El funcionamiento de ADONA se basa en un modelo de colaboración entre instituciones públicas, entidades privadas y la ciudadanía. El Gobierno de Navarra es el principal apoyo, junto con los ayuntamientos, que facilitan espacios y logística. Además, empresas, centros educativos y una amplia red de voluntariado contribuyen a impulsar la donación. En última instancia, el sistema depende del compromiso altruista de la sociedad, ya que la donación de sangre no está remunerada.
¿Qué cifras maneja ADONA?
En Navarra se registran más de 25.000 donaciones anuales y cerca de 13.000 personas donan al menos una vez al año. Una sola donación puede ayudar hasta a tres personas, ya que la sangre se separa en distintos componentes para tratamientos específicos.
¿Qué historias reflejan el impacto real?
Aunque el proceso es anónimo, existen miles de historias que reflejan su importancia: pacientes que superan enfermedades, madres que sobreviven a complicaciones en el parto o personas que recuperan su calidad de vida. Algunas de estas vivencias se han recogido en iniciativas como el vídeo “Abrazos”, que simboliza el vínculo entre quien dona y quien recibe.

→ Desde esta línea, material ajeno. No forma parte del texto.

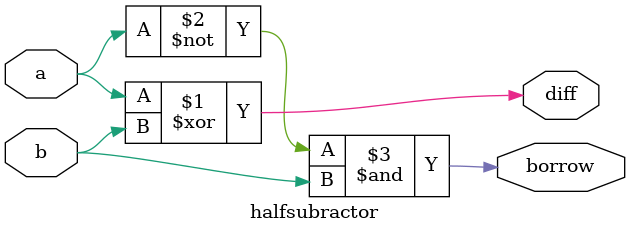
<source format=v>
module halfsubractor(a,b,borrow,diff);
input a,b;
output borrow,diff;
xor g1(diff,a,b);
and g2(borrow,~a,b);
endmodule

</source>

«No hay mejor prescriptor que un donante»
Con motivo del Día Mundial del Donante, ¿qué mensaje queréis trasladar?
El mensaje es claro: agradecer a quienes ya donan y animar a quienes aún no lo han hecho a dar el paso. La donación es un gesto sencillo que puede salvar o mejorar hasta tres vidas y que resulta imprescindible para el sistema sanitario.
Desde ADONA animamos a todas las personas a vivir la experiencia de donar y descubrir su impacto real. También queremos recordar que quienes ya son donantes desempeñan un papel clave al compartir su experiencia, ya que son los mejores embajadores para seguir sumando nuevas personas a este gesto solidario.